[Saved entries]
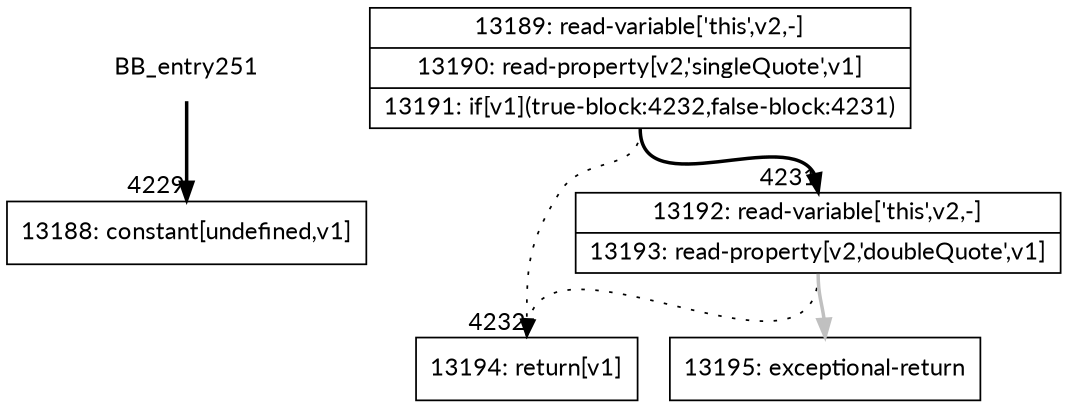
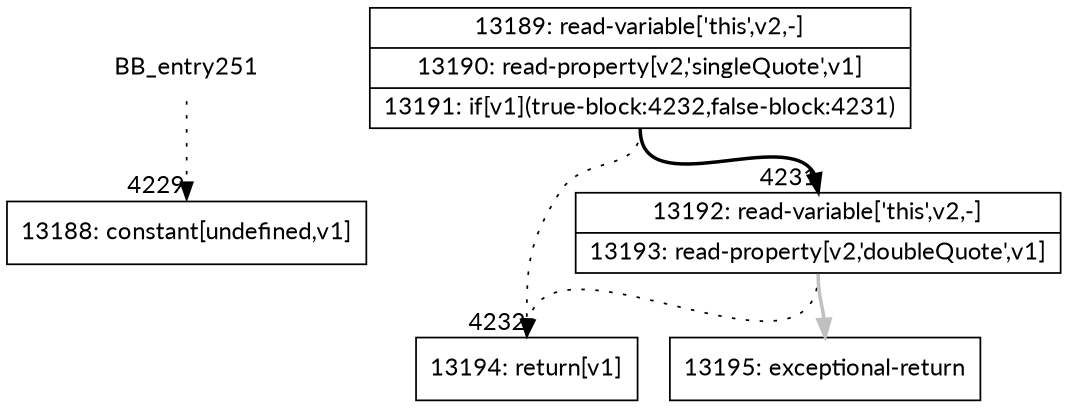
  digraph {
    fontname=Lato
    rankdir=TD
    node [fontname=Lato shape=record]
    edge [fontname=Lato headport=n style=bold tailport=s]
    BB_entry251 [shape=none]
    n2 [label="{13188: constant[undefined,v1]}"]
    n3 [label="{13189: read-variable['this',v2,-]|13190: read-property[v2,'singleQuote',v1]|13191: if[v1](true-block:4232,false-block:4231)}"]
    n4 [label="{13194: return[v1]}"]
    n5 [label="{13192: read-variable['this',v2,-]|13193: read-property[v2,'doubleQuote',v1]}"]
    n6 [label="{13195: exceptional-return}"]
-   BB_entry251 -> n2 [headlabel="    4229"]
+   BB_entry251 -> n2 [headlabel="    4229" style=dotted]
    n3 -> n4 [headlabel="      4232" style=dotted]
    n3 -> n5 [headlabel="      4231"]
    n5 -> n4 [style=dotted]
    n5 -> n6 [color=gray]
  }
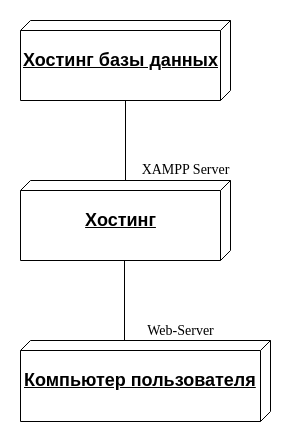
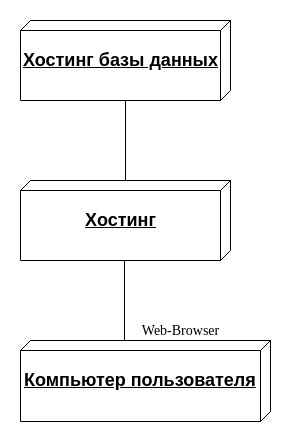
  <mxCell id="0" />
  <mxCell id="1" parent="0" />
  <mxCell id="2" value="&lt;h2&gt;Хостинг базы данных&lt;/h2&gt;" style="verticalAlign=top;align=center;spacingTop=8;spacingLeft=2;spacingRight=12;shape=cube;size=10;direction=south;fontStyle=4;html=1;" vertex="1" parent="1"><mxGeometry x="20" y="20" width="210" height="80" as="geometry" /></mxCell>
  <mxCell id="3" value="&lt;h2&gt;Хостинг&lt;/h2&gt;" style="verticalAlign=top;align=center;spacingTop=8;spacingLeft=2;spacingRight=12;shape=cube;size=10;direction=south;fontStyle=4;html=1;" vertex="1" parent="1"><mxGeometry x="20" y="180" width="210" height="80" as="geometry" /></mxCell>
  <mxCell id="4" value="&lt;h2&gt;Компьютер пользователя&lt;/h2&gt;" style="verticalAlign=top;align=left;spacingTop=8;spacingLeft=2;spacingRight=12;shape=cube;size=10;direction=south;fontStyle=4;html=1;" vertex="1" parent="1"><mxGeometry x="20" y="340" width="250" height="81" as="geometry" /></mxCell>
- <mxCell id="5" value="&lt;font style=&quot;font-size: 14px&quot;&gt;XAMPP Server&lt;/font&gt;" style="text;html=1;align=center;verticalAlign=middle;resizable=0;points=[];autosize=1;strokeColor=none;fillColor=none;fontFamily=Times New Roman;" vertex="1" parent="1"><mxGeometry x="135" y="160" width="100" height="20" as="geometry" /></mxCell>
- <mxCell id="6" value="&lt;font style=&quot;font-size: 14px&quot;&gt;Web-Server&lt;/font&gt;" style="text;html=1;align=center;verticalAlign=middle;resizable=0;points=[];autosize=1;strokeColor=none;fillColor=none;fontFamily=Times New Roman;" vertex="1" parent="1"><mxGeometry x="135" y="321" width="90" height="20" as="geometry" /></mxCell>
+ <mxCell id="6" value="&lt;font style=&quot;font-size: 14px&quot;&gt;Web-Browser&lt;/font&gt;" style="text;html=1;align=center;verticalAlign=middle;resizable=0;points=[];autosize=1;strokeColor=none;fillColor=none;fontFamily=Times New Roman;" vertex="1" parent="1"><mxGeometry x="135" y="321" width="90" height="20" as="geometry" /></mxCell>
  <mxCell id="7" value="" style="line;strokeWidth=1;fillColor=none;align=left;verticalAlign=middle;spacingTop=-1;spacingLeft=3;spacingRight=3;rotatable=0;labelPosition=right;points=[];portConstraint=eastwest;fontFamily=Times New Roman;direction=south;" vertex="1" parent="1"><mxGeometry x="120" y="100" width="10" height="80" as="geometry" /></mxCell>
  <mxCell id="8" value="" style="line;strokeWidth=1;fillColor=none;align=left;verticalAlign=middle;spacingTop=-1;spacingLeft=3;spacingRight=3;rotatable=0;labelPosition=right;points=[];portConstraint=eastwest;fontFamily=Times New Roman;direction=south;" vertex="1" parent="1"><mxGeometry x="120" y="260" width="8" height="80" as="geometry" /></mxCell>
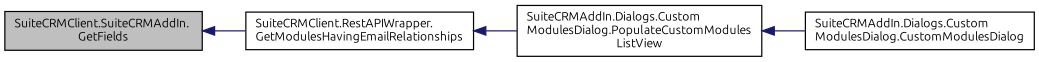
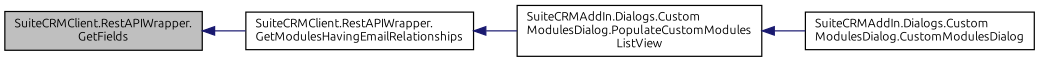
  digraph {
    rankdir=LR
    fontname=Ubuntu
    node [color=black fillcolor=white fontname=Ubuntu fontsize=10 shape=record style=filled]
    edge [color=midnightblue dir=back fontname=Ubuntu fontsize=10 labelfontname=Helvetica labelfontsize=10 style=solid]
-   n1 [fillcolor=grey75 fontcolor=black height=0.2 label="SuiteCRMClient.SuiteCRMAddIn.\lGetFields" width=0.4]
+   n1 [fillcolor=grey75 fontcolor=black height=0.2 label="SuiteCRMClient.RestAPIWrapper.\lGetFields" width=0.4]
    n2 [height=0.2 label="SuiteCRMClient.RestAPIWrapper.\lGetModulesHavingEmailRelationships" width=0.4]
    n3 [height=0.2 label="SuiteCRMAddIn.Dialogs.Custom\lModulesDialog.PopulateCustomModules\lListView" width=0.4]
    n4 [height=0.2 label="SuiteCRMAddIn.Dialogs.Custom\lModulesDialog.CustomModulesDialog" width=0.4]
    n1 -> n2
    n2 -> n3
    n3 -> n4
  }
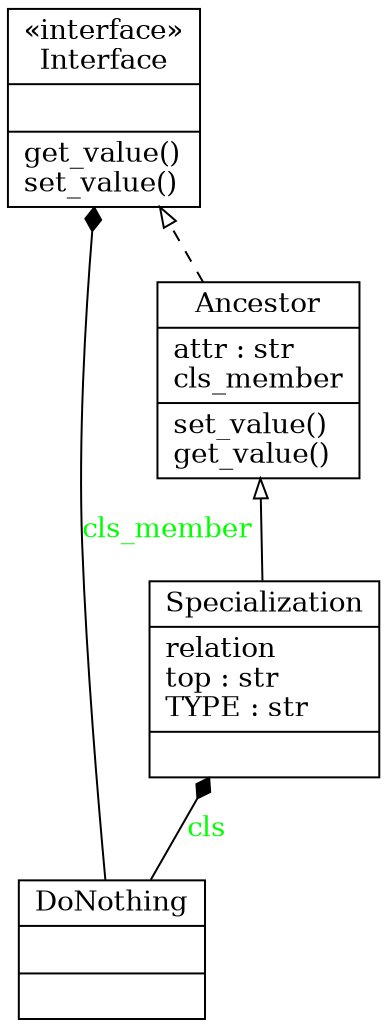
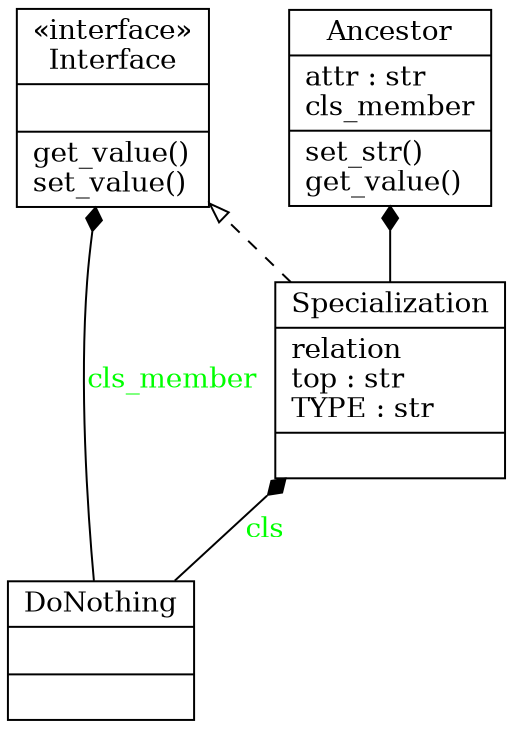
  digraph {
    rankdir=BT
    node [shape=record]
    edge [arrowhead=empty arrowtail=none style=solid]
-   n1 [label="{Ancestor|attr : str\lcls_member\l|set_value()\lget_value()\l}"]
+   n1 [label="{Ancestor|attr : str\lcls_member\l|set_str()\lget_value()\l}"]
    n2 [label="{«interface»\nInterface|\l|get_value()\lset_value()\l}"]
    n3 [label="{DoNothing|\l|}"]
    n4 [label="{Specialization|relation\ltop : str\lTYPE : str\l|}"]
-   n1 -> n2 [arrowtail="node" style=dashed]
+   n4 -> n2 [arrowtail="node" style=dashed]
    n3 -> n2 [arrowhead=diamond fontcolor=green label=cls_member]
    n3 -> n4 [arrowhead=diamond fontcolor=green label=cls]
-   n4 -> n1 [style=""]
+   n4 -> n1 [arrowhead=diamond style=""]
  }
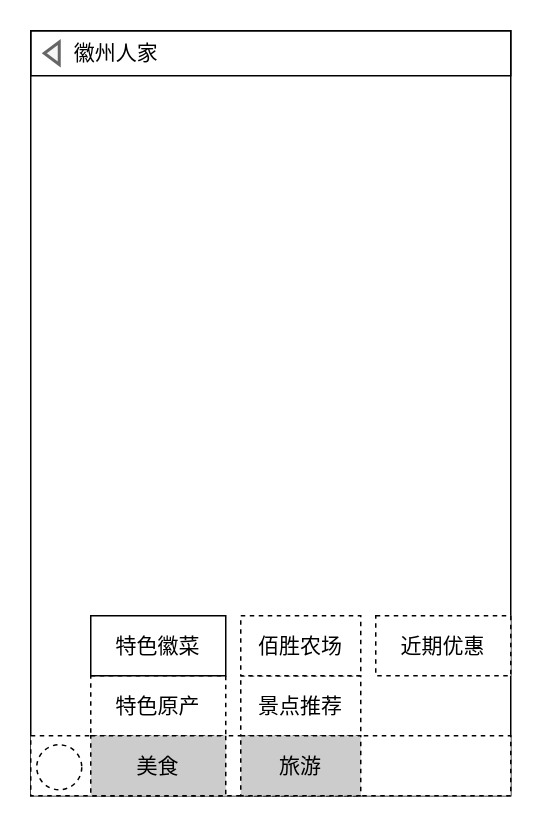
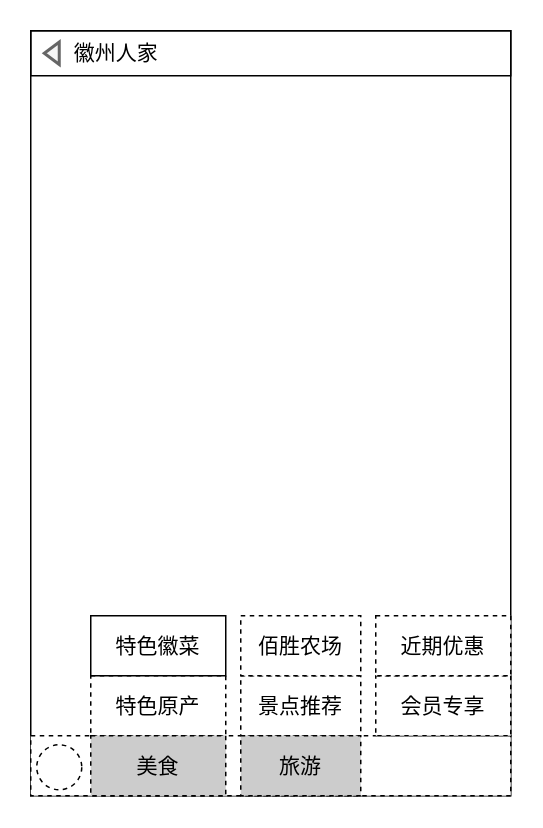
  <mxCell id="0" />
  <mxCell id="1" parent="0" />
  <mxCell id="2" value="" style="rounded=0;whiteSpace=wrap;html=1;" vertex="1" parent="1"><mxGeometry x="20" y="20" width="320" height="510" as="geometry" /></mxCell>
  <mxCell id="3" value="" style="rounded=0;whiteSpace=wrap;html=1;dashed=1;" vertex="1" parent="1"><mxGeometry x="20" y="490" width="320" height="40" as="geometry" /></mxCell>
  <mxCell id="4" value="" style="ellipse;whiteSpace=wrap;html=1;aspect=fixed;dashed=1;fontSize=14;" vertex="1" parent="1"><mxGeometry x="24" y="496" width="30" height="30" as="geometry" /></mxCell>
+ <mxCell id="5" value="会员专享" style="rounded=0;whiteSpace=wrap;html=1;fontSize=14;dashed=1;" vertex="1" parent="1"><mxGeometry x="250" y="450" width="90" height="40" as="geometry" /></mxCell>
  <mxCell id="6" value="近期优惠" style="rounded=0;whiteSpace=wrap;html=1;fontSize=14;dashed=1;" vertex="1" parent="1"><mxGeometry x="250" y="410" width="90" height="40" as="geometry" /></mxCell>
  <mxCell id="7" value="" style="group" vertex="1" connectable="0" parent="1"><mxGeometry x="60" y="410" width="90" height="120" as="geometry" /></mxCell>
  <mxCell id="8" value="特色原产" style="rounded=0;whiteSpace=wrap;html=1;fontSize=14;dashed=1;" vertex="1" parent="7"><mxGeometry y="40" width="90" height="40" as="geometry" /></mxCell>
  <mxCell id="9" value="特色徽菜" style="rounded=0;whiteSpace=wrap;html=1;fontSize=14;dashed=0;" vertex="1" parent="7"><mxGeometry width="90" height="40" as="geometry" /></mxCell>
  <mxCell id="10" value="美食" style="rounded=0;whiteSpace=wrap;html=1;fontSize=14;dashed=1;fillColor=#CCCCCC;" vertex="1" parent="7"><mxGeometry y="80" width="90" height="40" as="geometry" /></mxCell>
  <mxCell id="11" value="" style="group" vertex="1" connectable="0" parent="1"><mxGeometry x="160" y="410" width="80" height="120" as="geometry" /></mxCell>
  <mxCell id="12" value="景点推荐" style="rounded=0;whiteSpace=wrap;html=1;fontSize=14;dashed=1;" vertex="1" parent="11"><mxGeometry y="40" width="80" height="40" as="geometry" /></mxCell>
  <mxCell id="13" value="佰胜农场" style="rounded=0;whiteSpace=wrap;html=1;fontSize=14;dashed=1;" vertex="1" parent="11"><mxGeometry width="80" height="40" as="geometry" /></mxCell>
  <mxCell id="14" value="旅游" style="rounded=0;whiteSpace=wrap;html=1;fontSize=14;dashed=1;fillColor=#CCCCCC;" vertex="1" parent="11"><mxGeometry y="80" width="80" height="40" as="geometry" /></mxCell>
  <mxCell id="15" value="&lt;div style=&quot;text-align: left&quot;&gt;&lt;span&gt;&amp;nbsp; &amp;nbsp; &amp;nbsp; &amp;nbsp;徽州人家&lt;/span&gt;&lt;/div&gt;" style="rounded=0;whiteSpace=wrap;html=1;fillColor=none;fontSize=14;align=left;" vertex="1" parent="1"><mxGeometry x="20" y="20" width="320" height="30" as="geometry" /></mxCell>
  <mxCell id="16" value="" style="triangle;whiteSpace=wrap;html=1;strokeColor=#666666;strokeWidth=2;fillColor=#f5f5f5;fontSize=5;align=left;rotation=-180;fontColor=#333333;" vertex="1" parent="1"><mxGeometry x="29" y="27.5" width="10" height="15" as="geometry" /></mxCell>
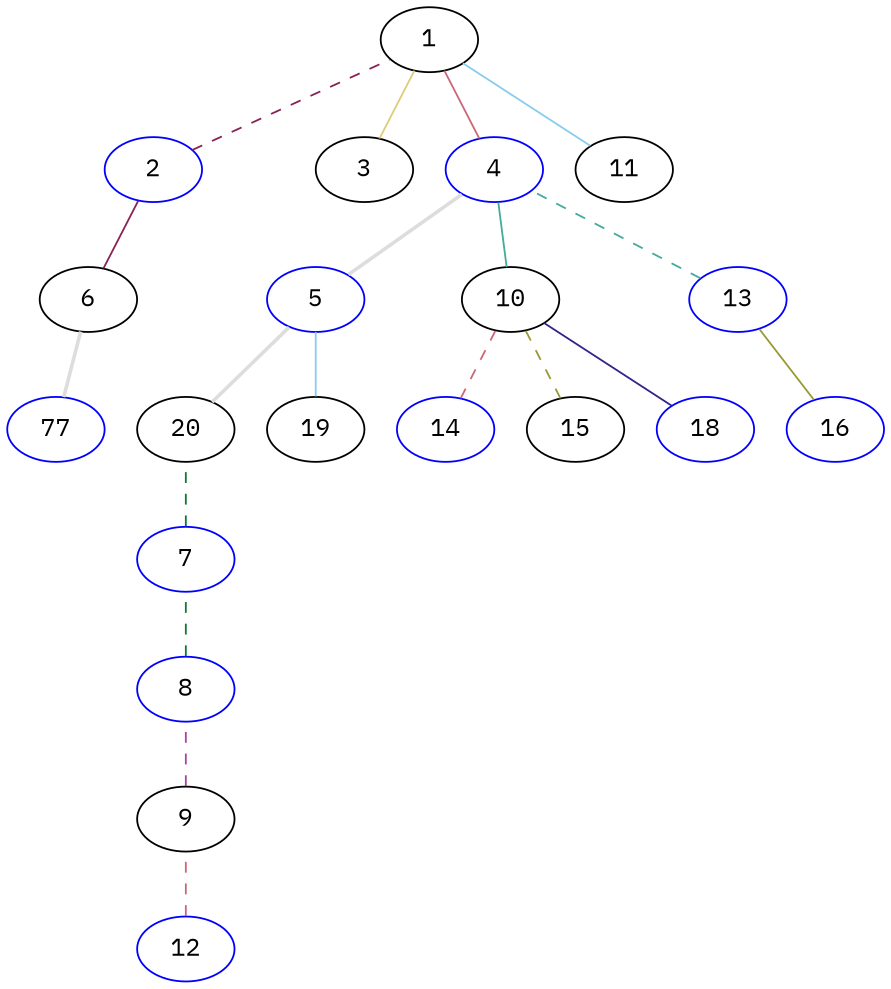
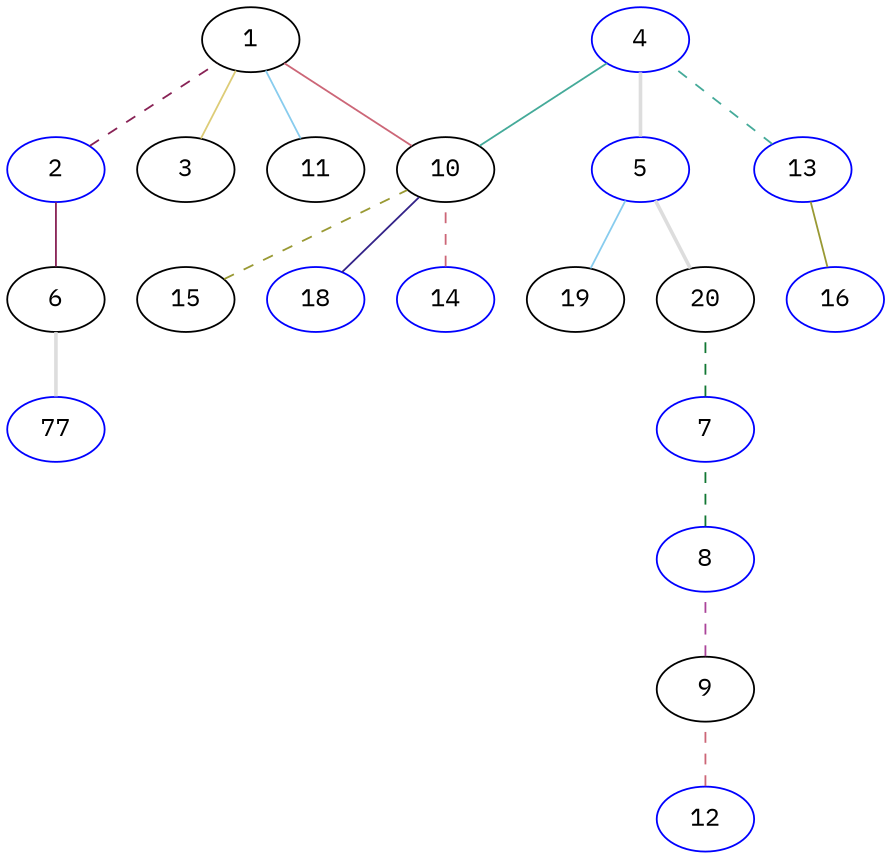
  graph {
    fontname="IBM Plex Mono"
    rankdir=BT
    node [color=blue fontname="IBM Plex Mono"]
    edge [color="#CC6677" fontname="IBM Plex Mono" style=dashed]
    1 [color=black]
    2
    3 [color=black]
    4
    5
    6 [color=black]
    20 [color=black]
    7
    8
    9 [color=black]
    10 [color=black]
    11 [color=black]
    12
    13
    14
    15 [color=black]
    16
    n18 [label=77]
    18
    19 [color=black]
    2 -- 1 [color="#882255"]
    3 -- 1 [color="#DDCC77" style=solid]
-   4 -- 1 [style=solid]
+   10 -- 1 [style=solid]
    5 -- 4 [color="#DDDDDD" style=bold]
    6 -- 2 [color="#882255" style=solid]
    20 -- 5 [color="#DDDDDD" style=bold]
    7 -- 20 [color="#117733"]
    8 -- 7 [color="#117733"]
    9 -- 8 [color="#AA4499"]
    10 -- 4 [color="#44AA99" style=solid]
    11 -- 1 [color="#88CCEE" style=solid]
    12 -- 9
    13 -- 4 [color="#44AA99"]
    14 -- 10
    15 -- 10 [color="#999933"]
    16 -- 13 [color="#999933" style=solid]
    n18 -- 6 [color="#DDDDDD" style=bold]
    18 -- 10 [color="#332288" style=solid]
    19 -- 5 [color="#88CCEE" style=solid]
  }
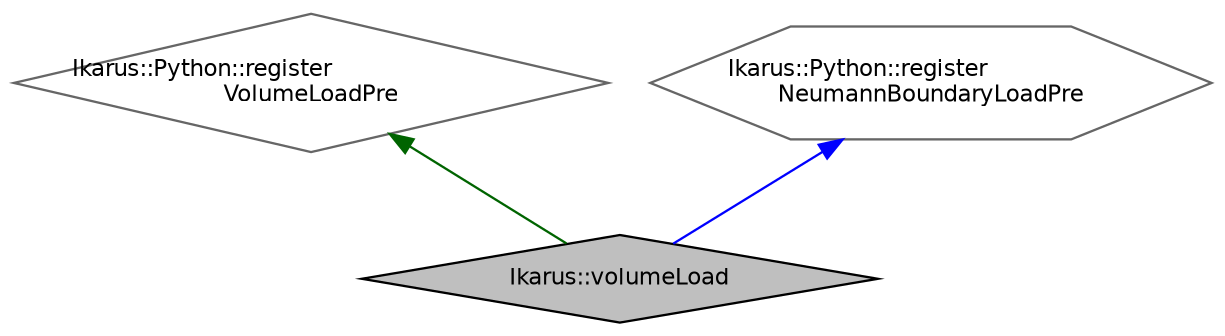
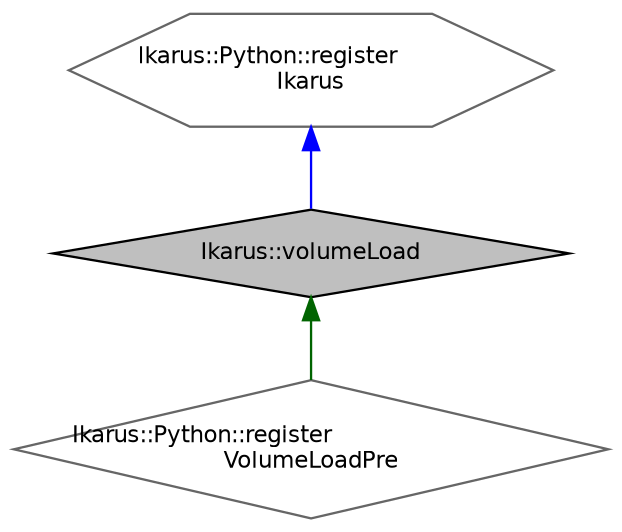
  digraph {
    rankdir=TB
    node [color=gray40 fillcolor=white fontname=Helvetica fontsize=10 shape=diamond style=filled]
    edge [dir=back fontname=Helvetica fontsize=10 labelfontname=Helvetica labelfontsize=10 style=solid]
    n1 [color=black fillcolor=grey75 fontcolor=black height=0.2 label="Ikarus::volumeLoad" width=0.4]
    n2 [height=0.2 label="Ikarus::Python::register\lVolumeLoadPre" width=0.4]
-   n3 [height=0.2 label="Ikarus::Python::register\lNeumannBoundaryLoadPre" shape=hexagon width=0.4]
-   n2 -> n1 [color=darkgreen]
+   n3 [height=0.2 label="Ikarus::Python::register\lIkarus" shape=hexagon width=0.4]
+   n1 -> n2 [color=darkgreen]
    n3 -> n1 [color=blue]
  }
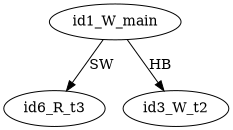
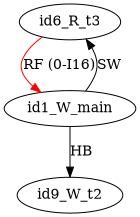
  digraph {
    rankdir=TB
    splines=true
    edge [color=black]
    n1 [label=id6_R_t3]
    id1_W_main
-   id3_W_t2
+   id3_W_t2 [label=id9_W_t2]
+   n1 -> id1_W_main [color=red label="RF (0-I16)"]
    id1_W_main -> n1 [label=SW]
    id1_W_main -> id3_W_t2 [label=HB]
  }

Given problem -> Pick out every line of the material that contains the string "autosize", with case counting, and copy each one.

Exercise output ->
- <mxCell id="5" value="&lt;font style=&quot;font-size: 14px&quot;&gt;XAMPP Server&lt;/font&gt;" style="text;html=1;align=center;verticalAlign=middle;resizable=0;points=[];autosize=1;strokeColor=none;fillColor=none;fontFamily=Times New Roman;" vertex="1" parent="1"><mxGeometry x="135" y="160" width="100" height="20" as="geometry" /></mxCell>
- <mxCell id="6" value="&lt;font style=&quot;font-size: 14px&quot;&gt;Web-Server&lt;/font&gt;" style="text;html=1;align=center;verticalAlign=middle;resizable=0;points=[];autosize=1;strokeColor=none;fillColor=none;fontFamily=Times New Roman;" vertex="1" parent="1"><mxGeometry x="135" y="321" width="90" height="20" as="geometry" /></mxCell>
+ <mxCell id="6" value="&lt;font style=&quot;font-size: 14px&quot;&gt;Web-Browser&lt;/font&gt;" style="text;html=1;align=center;verticalAlign=middle;resizable=0;points=[];autosize=1;strokeColor=none;fillColor=none;fontFamily=Times New Roman;" vertex="1" parent="1"><mxGeometry x="135" y="321" width="90" height="20" as="geometry" /></mxCell>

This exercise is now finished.